Researchers at Linköping University have developed a method to increase by a factor of five the computing power of a standard algorithm when performed in one type of standard chip, FPGA. The new method is both simple and smart, but the road to publication has been long.
We are dealing with a programmable integrated circuit known as an "FPGA", which is an abbreviation for "field-programmable gate array". This consists of a matrix of logical gates that can be programmed in situ, and can be reprogrammed an unlimited number of times. The first FPGAs came onto the market in 1985, and sales since then have increased dramatically. The market is now dominated by a couple of major players, and is expected to amount to USD 9.8 billion in 2020 (Wikipedia). The researchers have increased in these chips the speed of an algorithm known as the "fast Fourier transform", which is used in spectral analysis, radar technology and telecommunication.
"Until now, people have believed that once an FPGA is full it cannot accommodate any more. If you want new functionality in this case, you have to completely rebuild the hardware, which is expensive," says Oscar Gustafsson, senior lecturer in the Department of Computer Engineering at Linköping University.
But Carl Ingemarsson, a PhD student at the department, had other ideas. As an undergraduate several years ago, he was challenged to increase the speed of calculation in an FPGA. If the lab group could manage to reach a frequency greater than 450 MHz, they wouldn't have to carry out the final lab in the course.
"This was what was needed to convince me to examine in depth the way the logic is represented inside the chip," he says.
He achieved the frequency, skipped the final lab, and at the same time laid the foundation for his doctoral project. The result is that FPGAs today can be made to work five times as fast, or to deal with five times the number of calculations. While it's true that Carl has only confirmed this in two families of FPGA, there is no reason to believe that it is not also the case for all other families.
"This advance will save huge sums for demanding calculations in industry, and will make it possible to implement new functionality without needing to replace the hardware," says Oscar Gustafsson.
Carl Ingemarsson's method is based on ensuring that the signal takes a smarter route through the various building blocks inside the chip.

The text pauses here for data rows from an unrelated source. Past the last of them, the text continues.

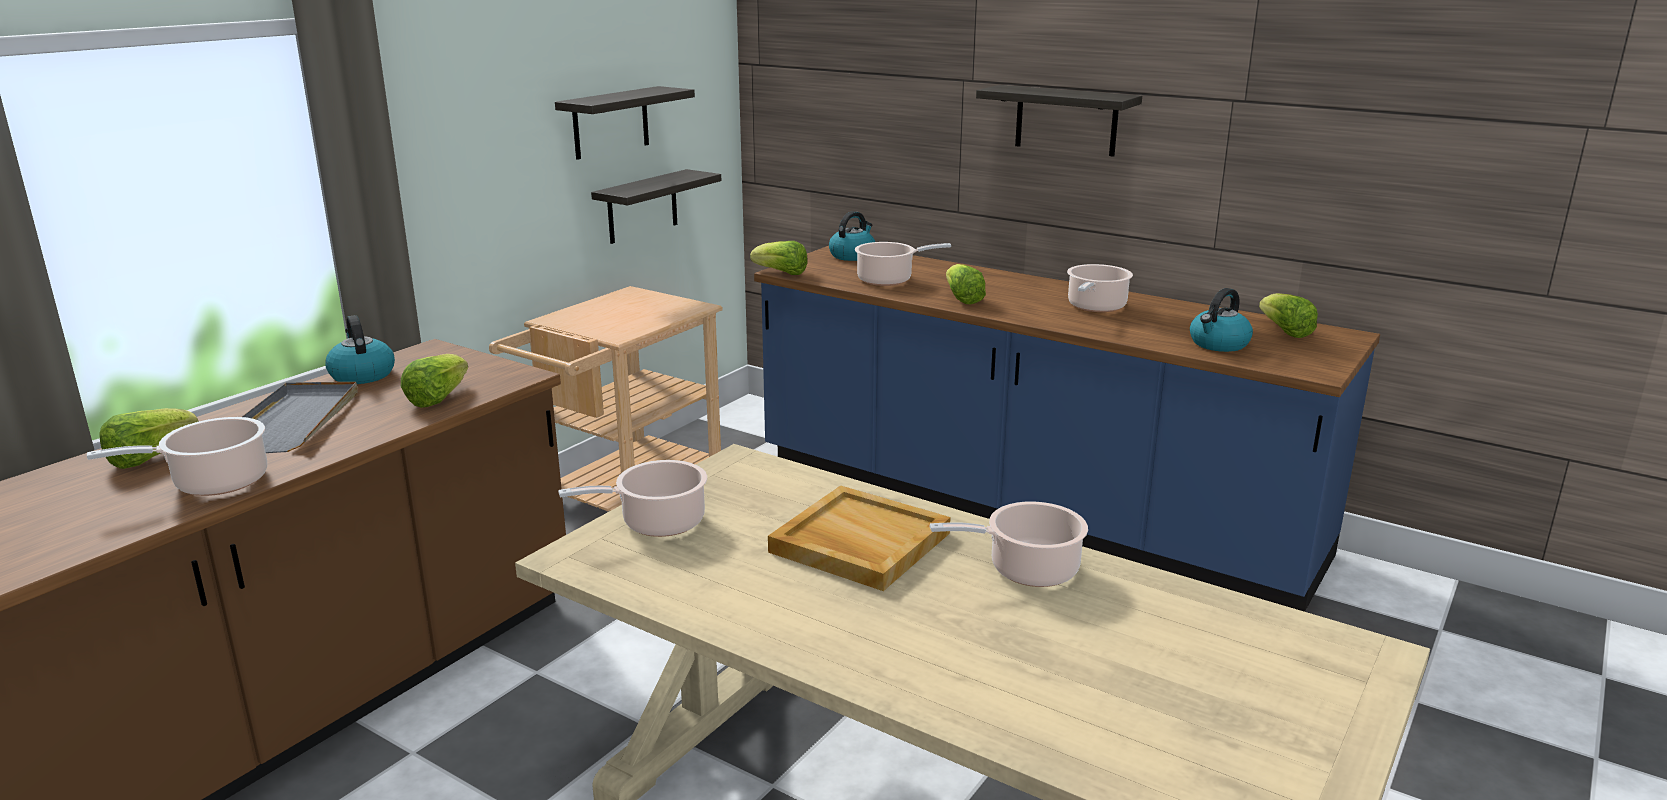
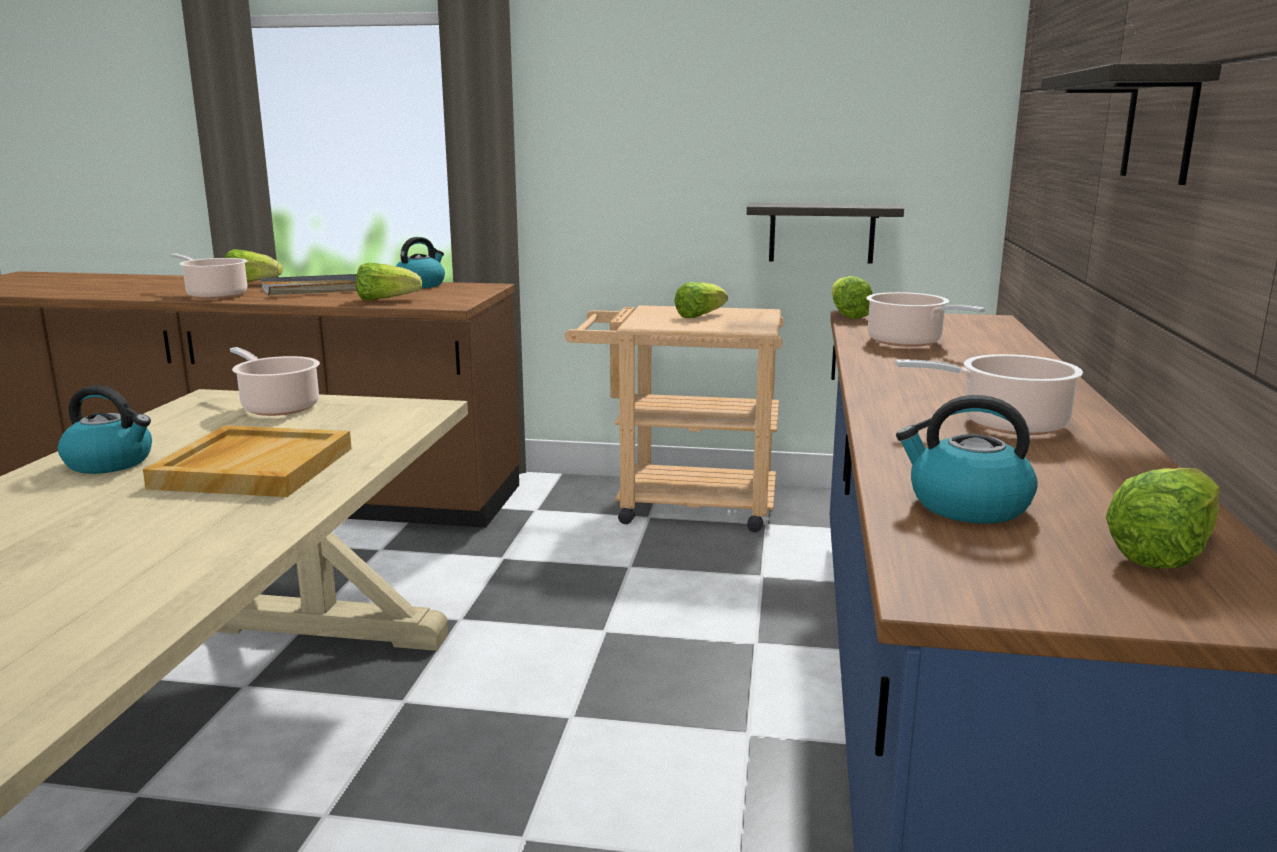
camera: 65 degrees right, 5 degrees down
(611, 122) = (787, 136): shelf -> none
(852, 255) = (972, 324): kettle -> kettle (111, 463)
(962, 299) = (898, 370): lettuce -> lettuce (699, 316)
(1027, 570) = (198, 540): cooking pot -> none

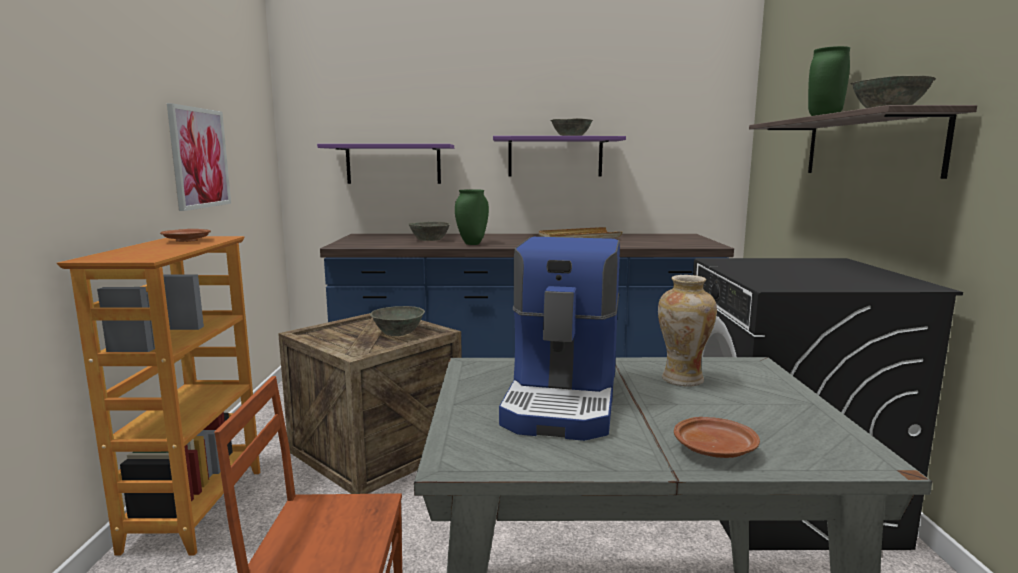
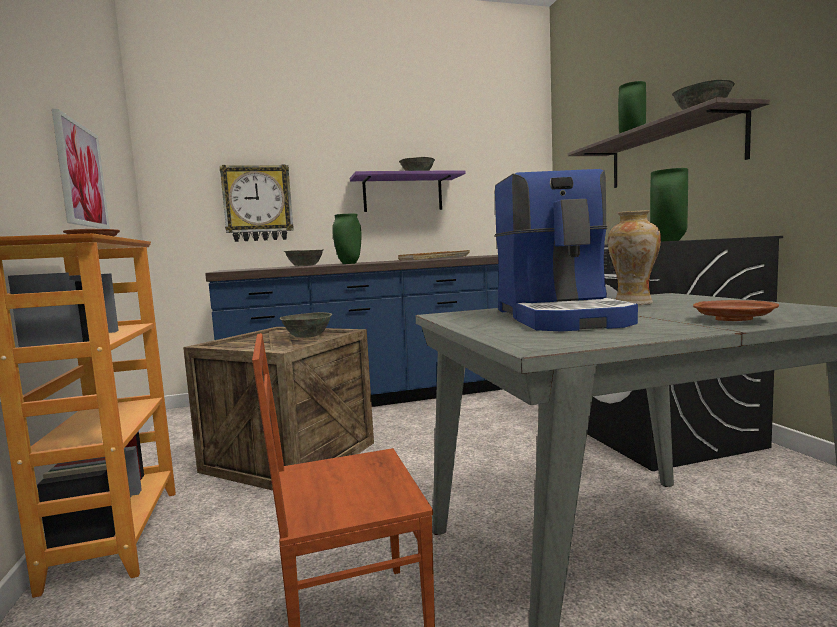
camera: 15 degrees left, 5 degrees down
(393, 164) = (258, 203): purple shelf -> wall clock
(799, 282) = (667, 241): none -> green vase

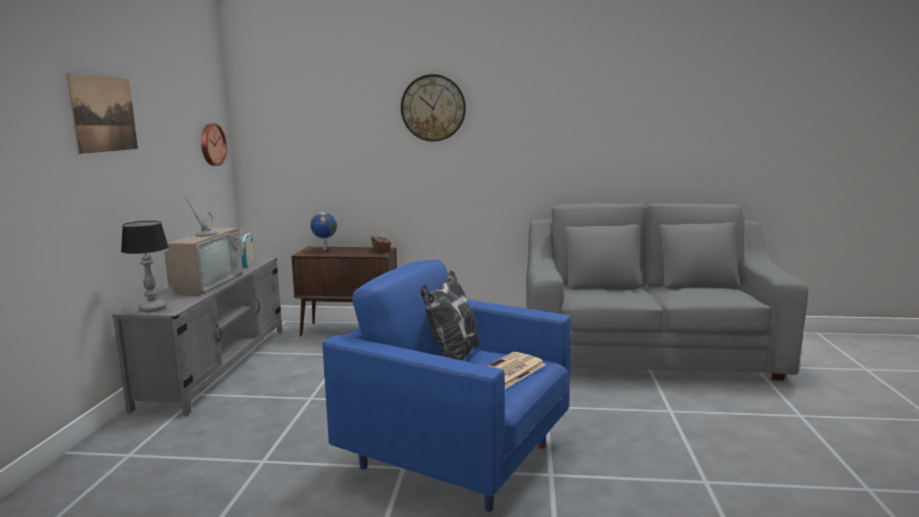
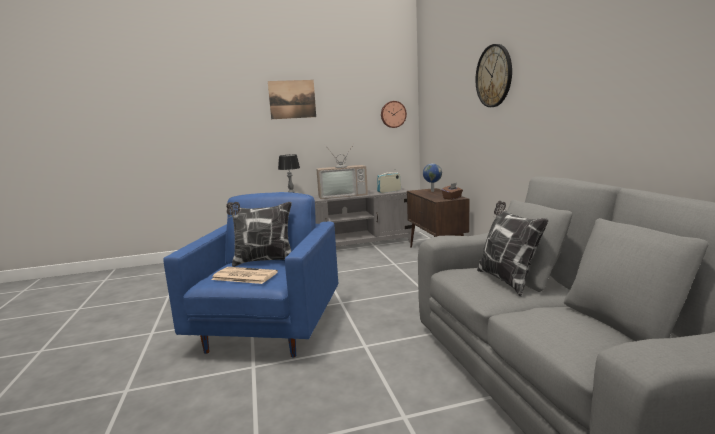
camera: 70 degrees right, 0 degrees up
(609, 290) = (507, 280): none -> pillow

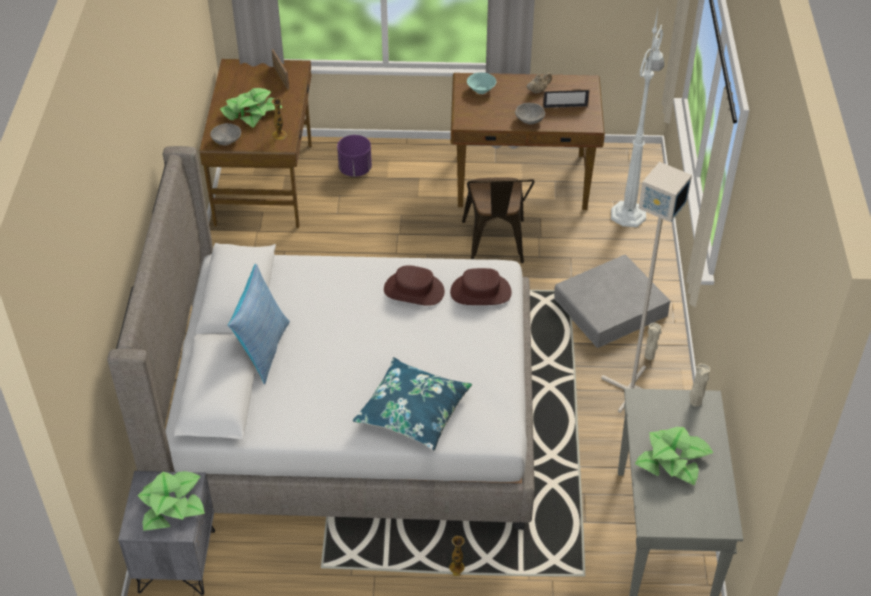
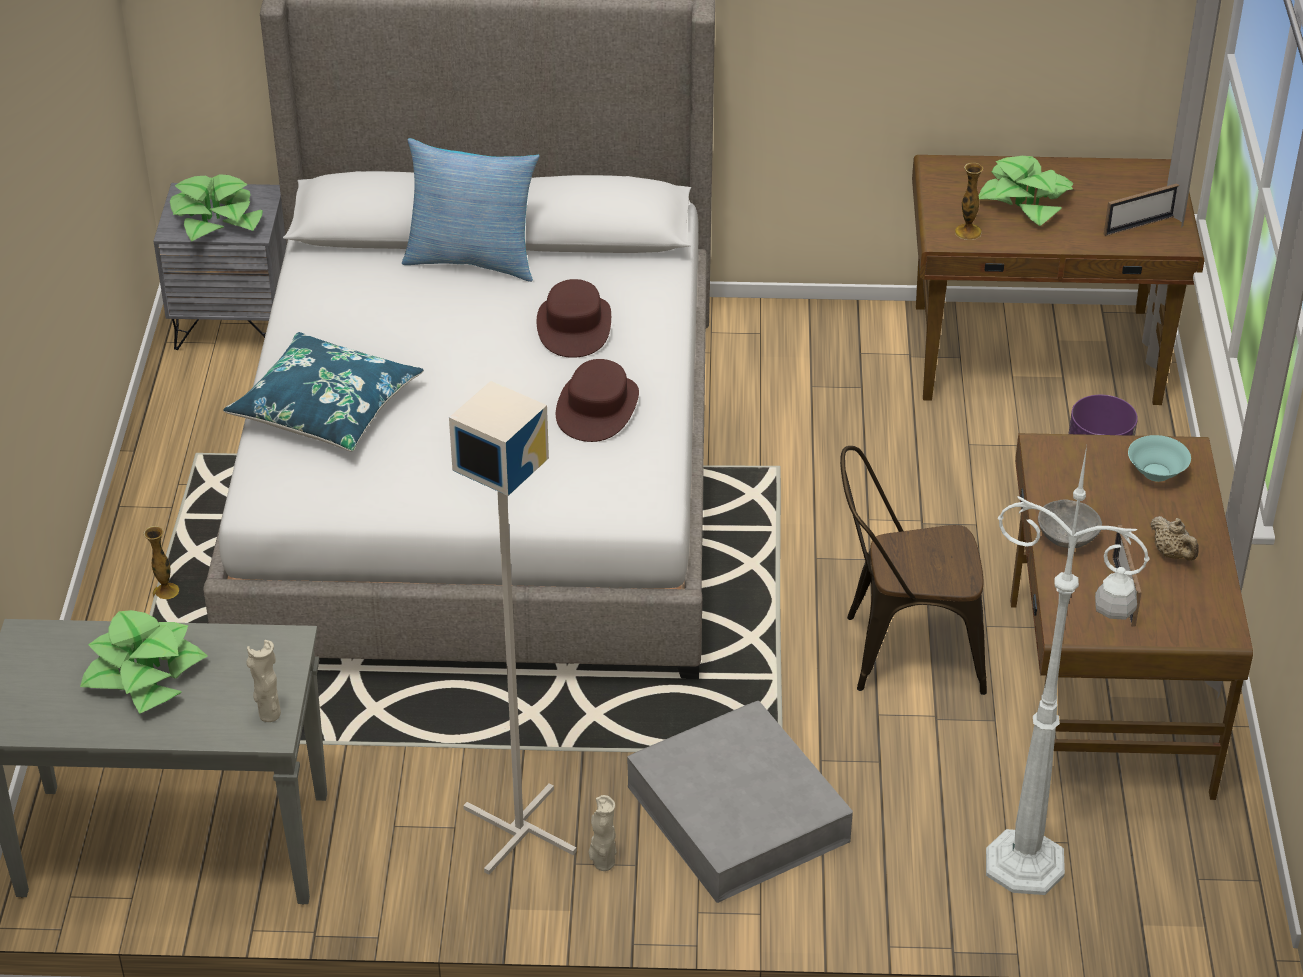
camera: 90 degrees right, 5 degrees down
(227, 141) = (943, 180): grey bowl -> none
(480, 292) = (589, 483): brown hat -> brown hat (574, 326)

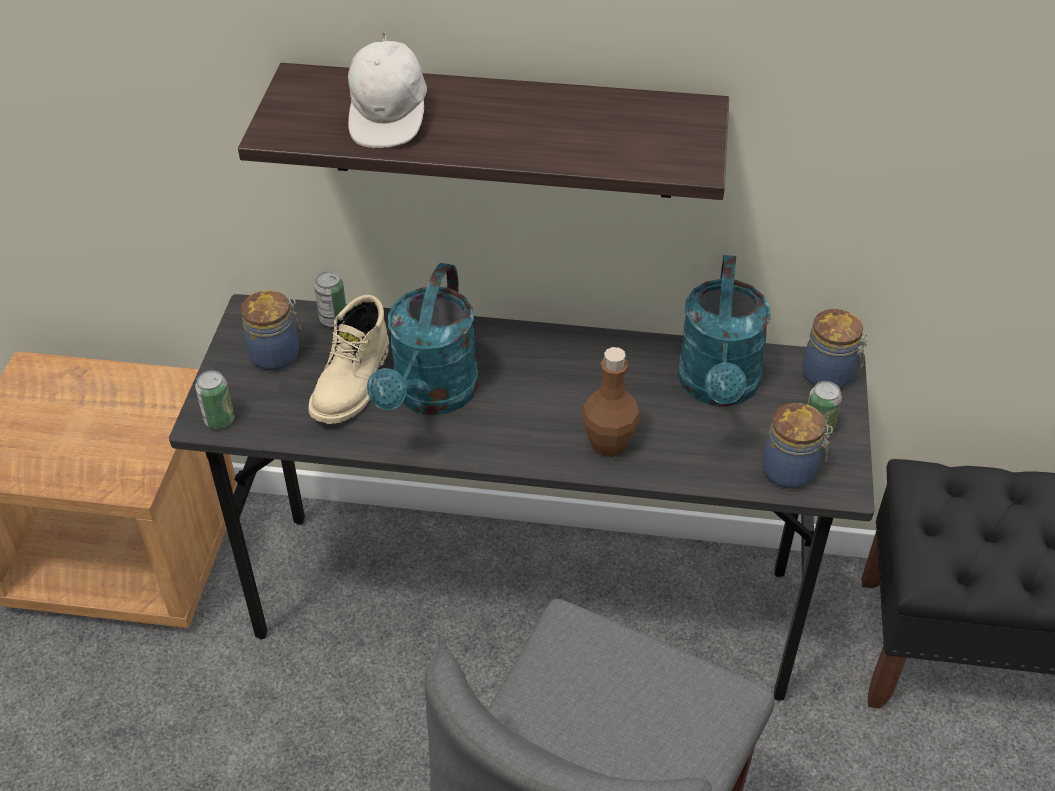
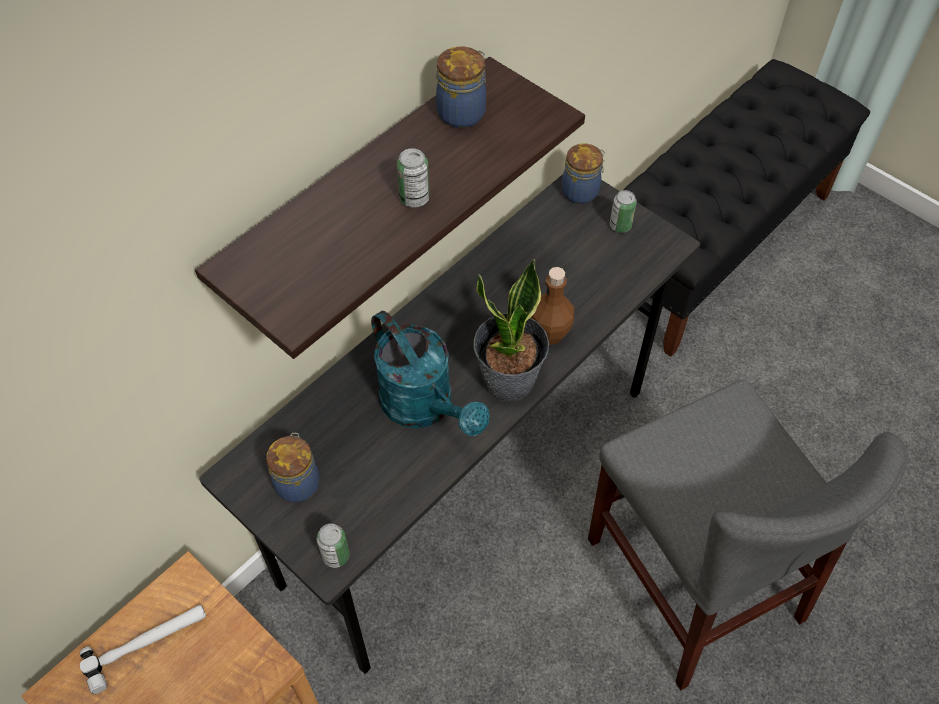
camera: 55 degrees left, 10 degrees up
(104, 396) = (147, 644): none -> hammer
(333, 319) = (292, 425): can -> can (414, 198)
(354, 384) = (372, 447): beige boot -> none
(389, 117) = (342, 239): white cap -> none
(519, 441) = (509, 380): none -> potted plant
(719, 388) = (548, 249): turquoise watering can -> none
(791, 471) = (642, 259): jar -> jar (463, 112)

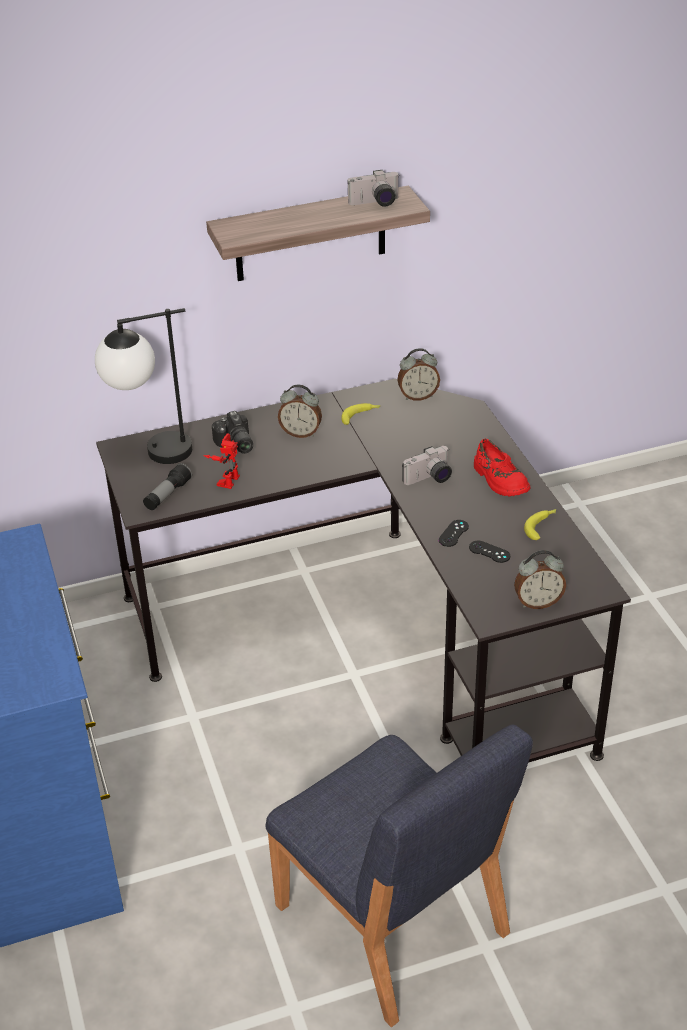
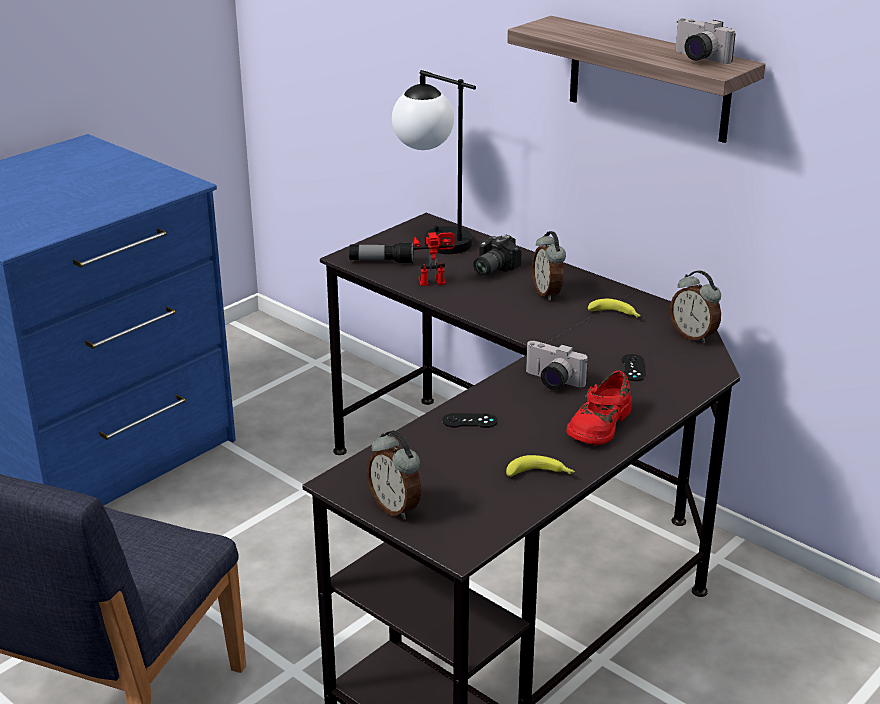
camera: 60 degrees right, 10 degrees down
(489, 552) = (458, 452): black game controller -> black game controller (633, 368)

"Normally, you choose an algorithm that can carry out the desired calculations, and then build up the structure, the architecture, using the required blocks. This is then transferred to the FPGA. But we have also looked at how the logic is built up, the routes the signals take, and what happens to them inside the chip. We have then adapted the architecture and the mapping onto the chip using the results of this analysis."
A clever change in the signal routes gives the chip a capacity that is five times greater for each hardware unit.
"It should be possible to automate this optimisation of the chip," says Carl Ingemarsson.
The method was, however too simple, or too ingenious, for the scientific reviewers.
"At one level, it might seem that we haven't changed anything, we're still using the same standard components, but we have increased the computing power by a factor of five. This has made it has difficult to get our article published in a scientific journal," Oscar Gustafsson explains.
But the solution was so clever that someone managed to plagiarise the work before the IEEE decided to publish it. It suddenly appeared at an IEEE conference, using copies of the diagrams, with parts of the text swapped out and completely different authors. All the support documentation in the form of original files and original diagrams was, however, available at LiU: the plagiarism was discovered, and the researcher suspended. The damage had been done, however, and publication of the original article was delayed by at least a year.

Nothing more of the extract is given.